Lists. We make lists all the time. Some lists are easy to remember; like your favorite foods, songs or movies. But there’s one list that we all struggle to remember - our password list.
The average employee has 50 to almost 100 services that require passwords or credentials. This leads us to solve the problem in different ways. Some of us re-use passwords, which is something you should never do (one brute force hack would expose dozens of valuable accounts). Some of us write them down, but that leaves your valuable password list in one location, that someone would quickly snatch up like a hundred dollar bill laying on the ground. I’ve heard of some people that use a story-based-pattern to create passwords for each service that makes it easy for them to recall with no prompting. Finally, there are the unicorns among us that have photographic memories. I'm still holding out hope that one day that will be me.

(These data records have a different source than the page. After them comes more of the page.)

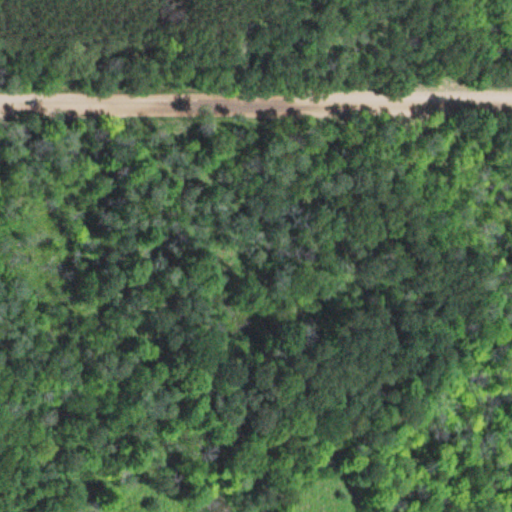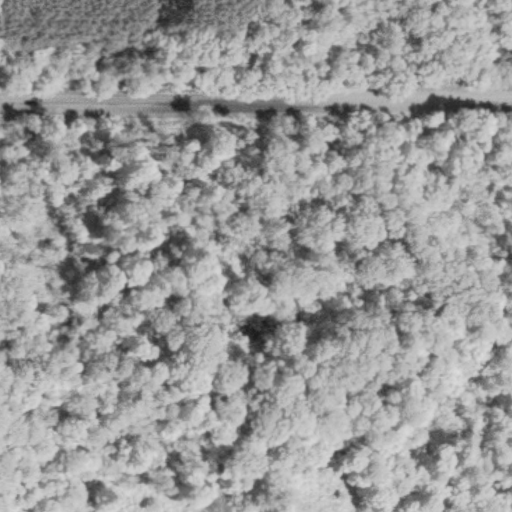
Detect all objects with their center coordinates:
road: (256, 106)
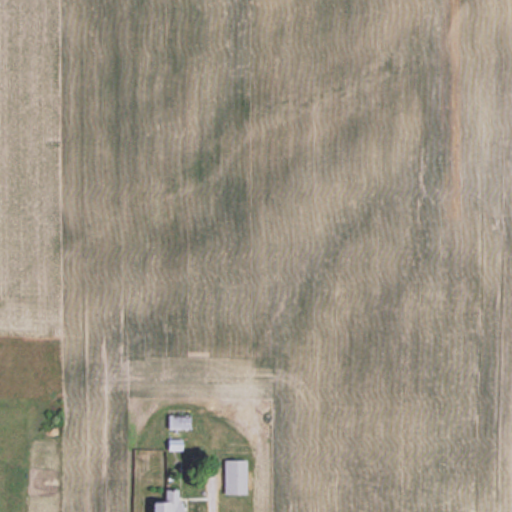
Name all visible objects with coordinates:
building: (232, 476)
road: (204, 490)
building: (165, 502)
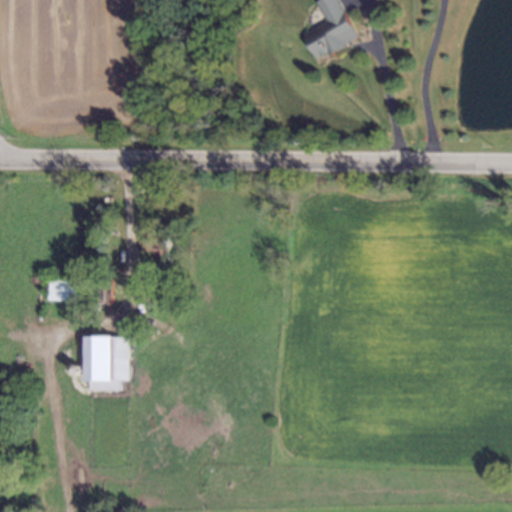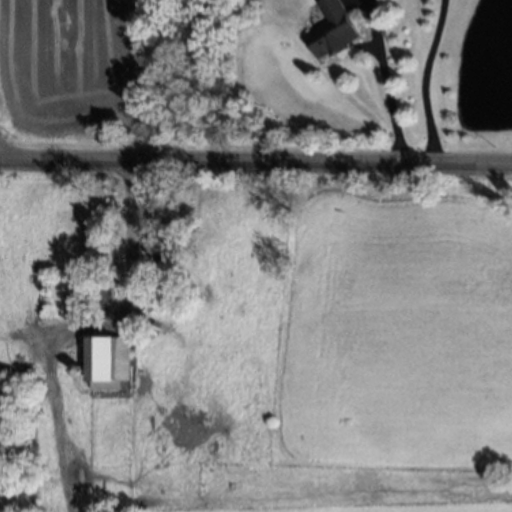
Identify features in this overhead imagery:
building: (329, 29)
building: (331, 29)
road: (420, 80)
road: (381, 81)
road: (255, 160)
building: (154, 244)
building: (158, 248)
road: (131, 260)
building: (101, 288)
building: (64, 290)
building: (69, 292)
building: (131, 330)
building: (109, 362)
building: (110, 363)
building: (77, 367)
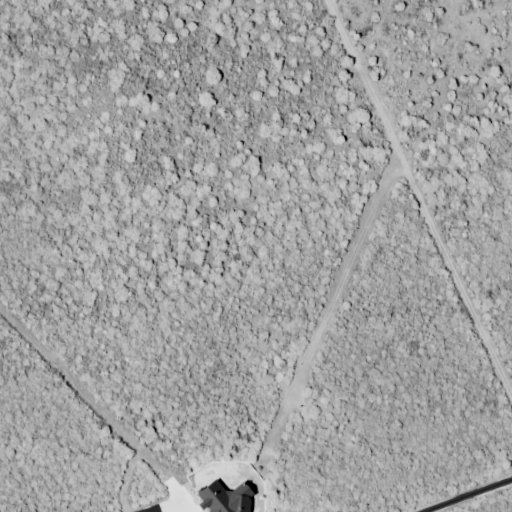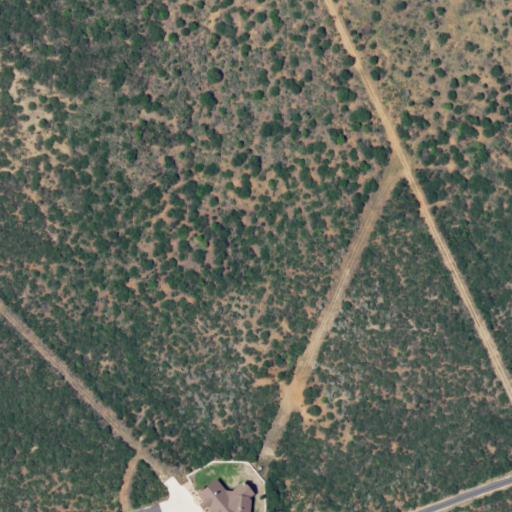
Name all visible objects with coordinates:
road: (470, 496)
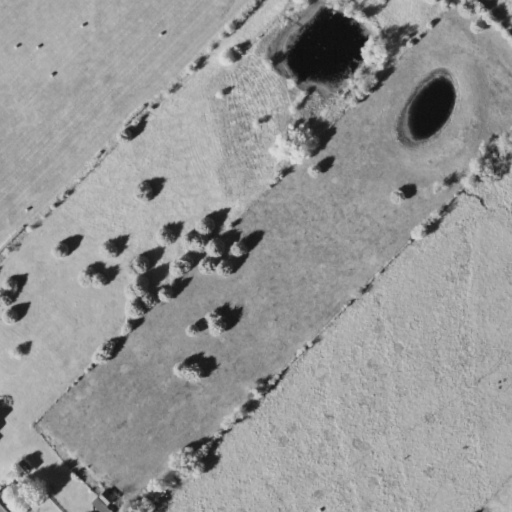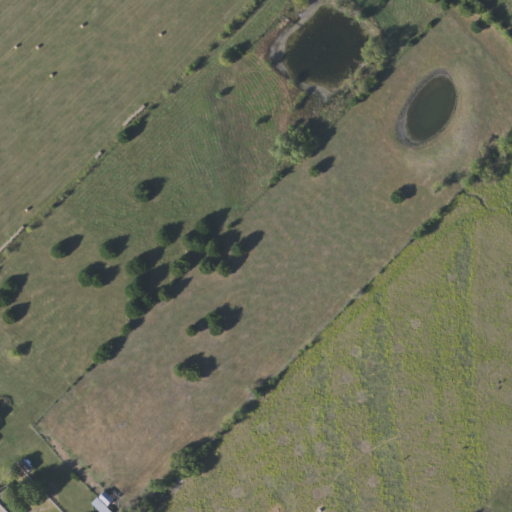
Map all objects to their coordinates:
building: (7, 499)
building: (7, 499)
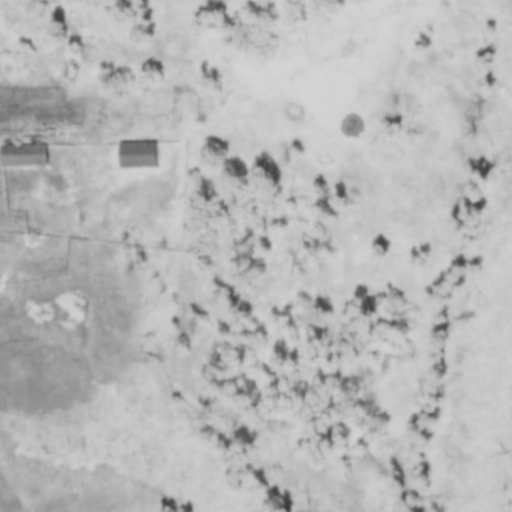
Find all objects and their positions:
road: (66, 120)
building: (22, 155)
building: (135, 155)
building: (100, 282)
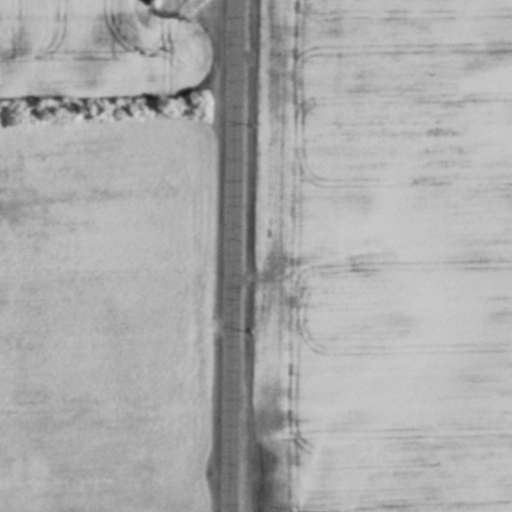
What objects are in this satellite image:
landfill: (111, 58)
road: (229, 256)
crop: (380, 257)
crop: (106, 320)
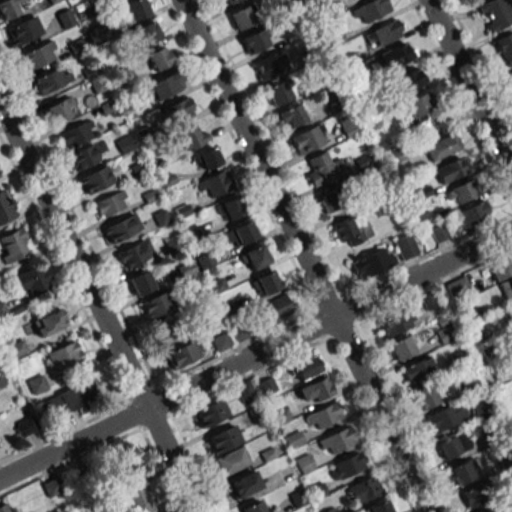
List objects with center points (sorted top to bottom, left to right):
building: (227, 1)
building: (8, 7)
building: (135, 8)
building: (369, 10)
building: (495, 13)
building: (242, 16)
building: (21, 30)
building: (148, 31)
building: (383, 33)
building: (255, 40)
building: (505, 47)
building: (39, 54)
building: (396, 54)
building: (159, 58)
building: (271, 63)
building: (510, 76)
building: (50, 79)
building: (408, 80)
building: (165, 85)
road: (469, 87)
building: (277, 92)
building: (335, 100)
building: (418, 105)
building: (60, 109)
building: (178, 109)
building: (291, 115)
building: (347, 125)
building: (421, 125)
building: (76, 133)
building: (190, 136)
building: (306, 139)
building: (442, 146)
building: (397, 154)
building: (84, 157)
building: (208, 158)
building: (323, 168)
building: (450, 169)
building: (95, 179)
building: (214, 183)
building: (462, 192)
building: (330, 199)
building: (110, 203)
building: (5, 206)
building: (230, 208)
building: (473, 213)
building: (120, 227)
building: (347, 231)
building: (239, 233)
building: (13, 245)
building: (405, 246)
building: (134, 253)
road: (302, 255)
building: (254, 257)
building: (371, 262)
building: (501, 266)
building: (33, 279)
building: (141, 282)
building: (264, 283)
building: (457, 287)
building: (506, 287)
building: (154, 305)
road: (98, 308)
building: (276, 309)
building: (509, 309)
building: (48, 322)
building: (397, 322)
building: (169, 330)
building: (220, 341)
building: (402, 346)
building: (183, 354)
road: (256, 354)
building: (62, 356)
building: (306, 368)
building: (418, 369)
building: (1, 379)
building: (314, 390)
building: (244, 391)
building: (76, 395)
building: (425, 396)
building: (211, 412)
building: (323, 415)
building: (446, 416)
building: (25, 426)
building: (222, 439)
building: (293, 439)
building: (336, 440)
building: (452, 444)
building: (231, 461)
building: (120, 464)
building: (305, 464)
building: (346, 465)
building: (463, 471)
building: (244, 483)
building: (52, 486)
building: (364, 488)
building: (474, 495)
building: (139, 500)
building: (6, 507)
building: (253, 507)
building: (377, 507)
building: (492, 509)
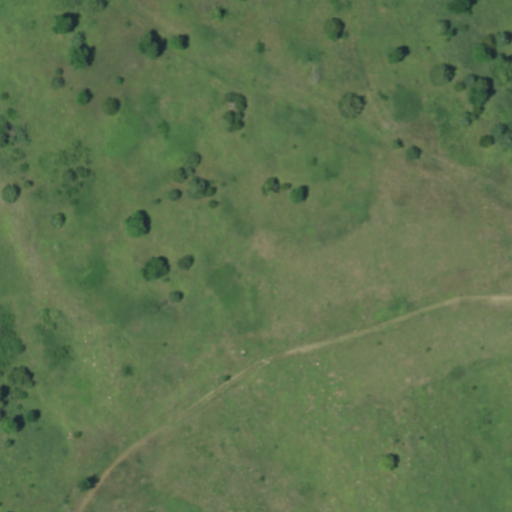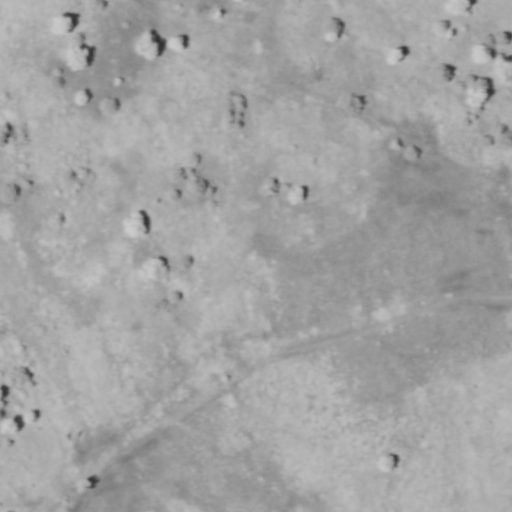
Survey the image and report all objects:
park: (255, 255)
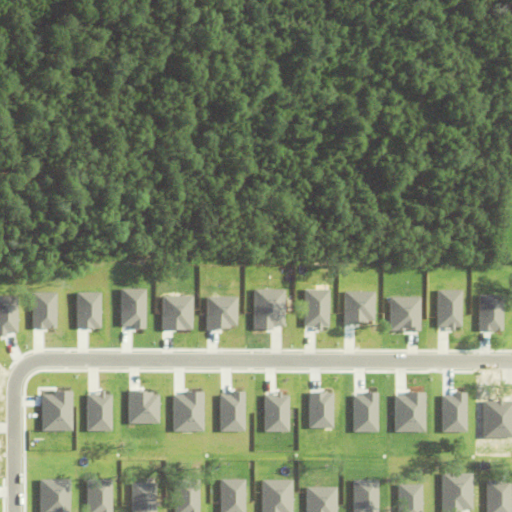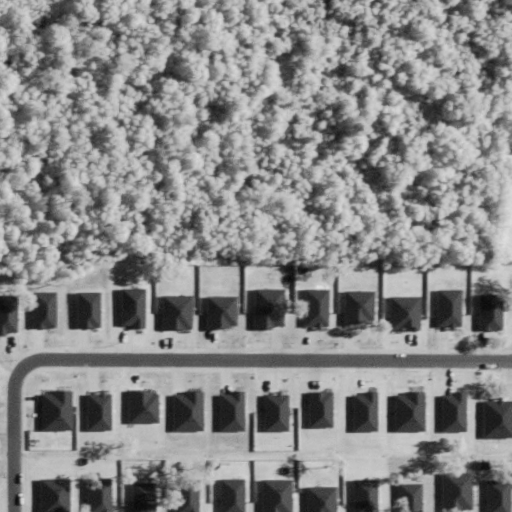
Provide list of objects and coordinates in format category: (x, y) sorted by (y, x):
building: (511, 150)
road: (193, 360)
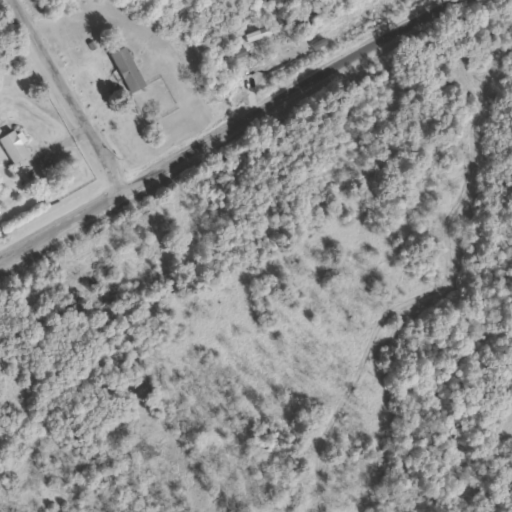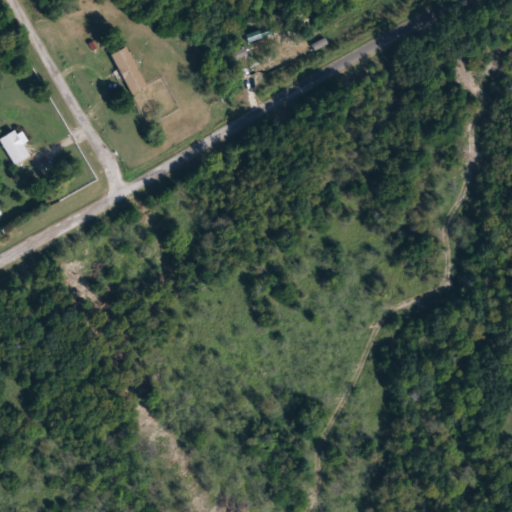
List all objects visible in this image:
building: (129, 70)
building: (130, 71)
road: (229, 127)
building: (15, 147)
building: (14, 148)
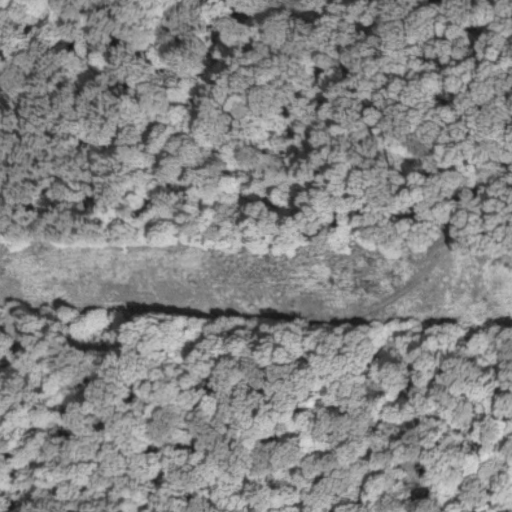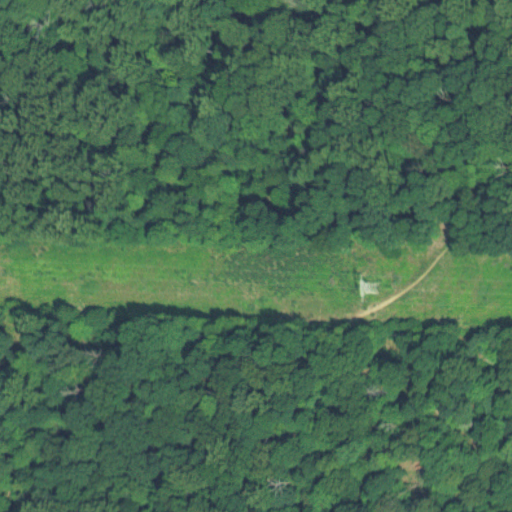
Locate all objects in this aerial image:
road: (258, 126)
road: (267, 375)
road: (110, 456)
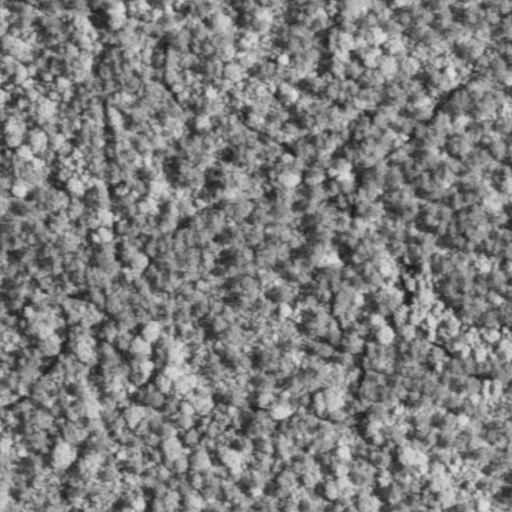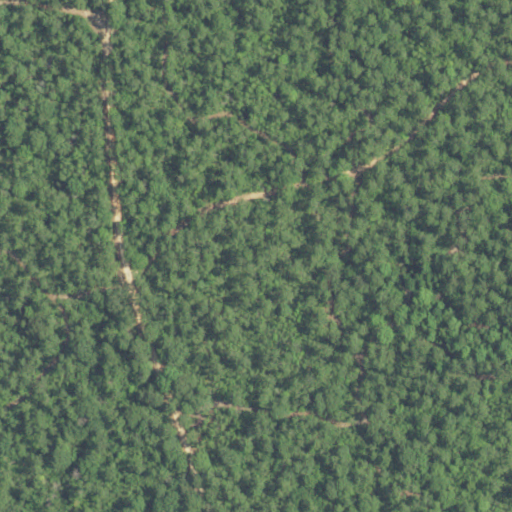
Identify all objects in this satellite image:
road: (127, 262)
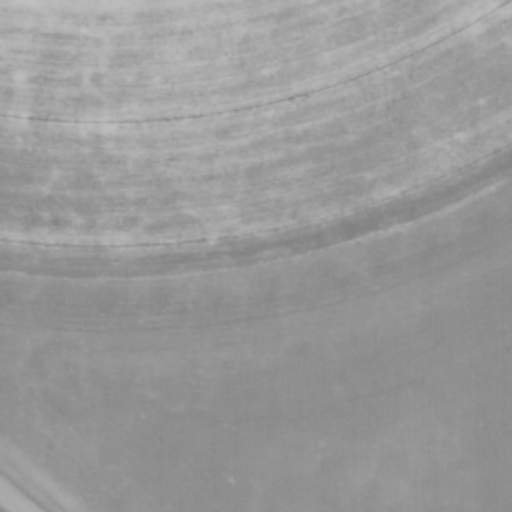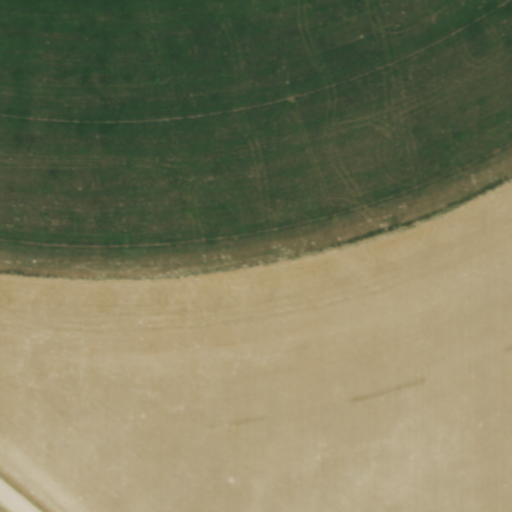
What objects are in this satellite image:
crop: (257, 254)
road: (5, 507)
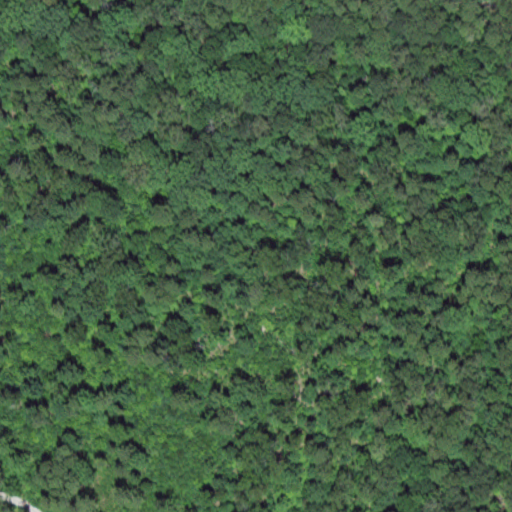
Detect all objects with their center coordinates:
road: (21, 493)
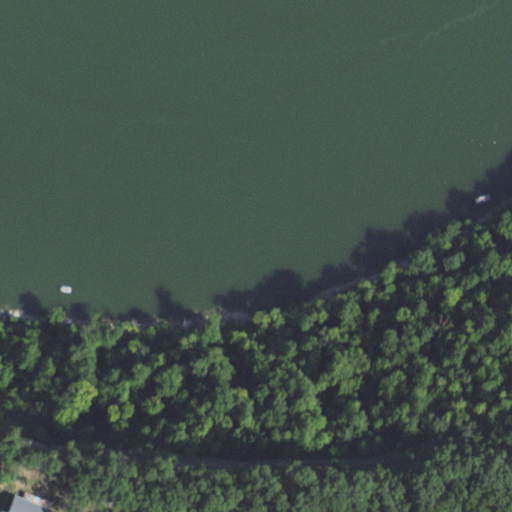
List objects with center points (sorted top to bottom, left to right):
building: (28, 504)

Somewhere in the middle are where the majority of the world lives, we can remember a few passwords, but struggle to memorize more than a few dozen at a time. Password managers are like the ultimate cheat code so you don’t have to worry about forgetting and don’t have to worry about someone finding your list. They are exactly as they sound: apps that manage your passwords so you don't have to. With a password manager, all you have to do is enter a fresh login, add or randomly generate a password (yes, they do that too!) and hit save. From that point on, it's the manager's sole job to remember, protect and encrypt your credentials.
But that’s not the end, these apps do much more. They allow you to access your passwords whenever, wherever, across any device. And if you need to share your account with someone (like the utility bill you manage together with your flatmate or a work-related account that more than one person has access to), they give you that option, making sure the person you’re sharing your credentials with, will never actually see the credentials - because you really shouldn't share passwords. In short, password managers are great, easy to use and much, much safer for creating, storing and using passwords!
So what’s the catch? There is one, but it’s not a bad one. You just have to memorize one, single, password. The password manager does all the rest.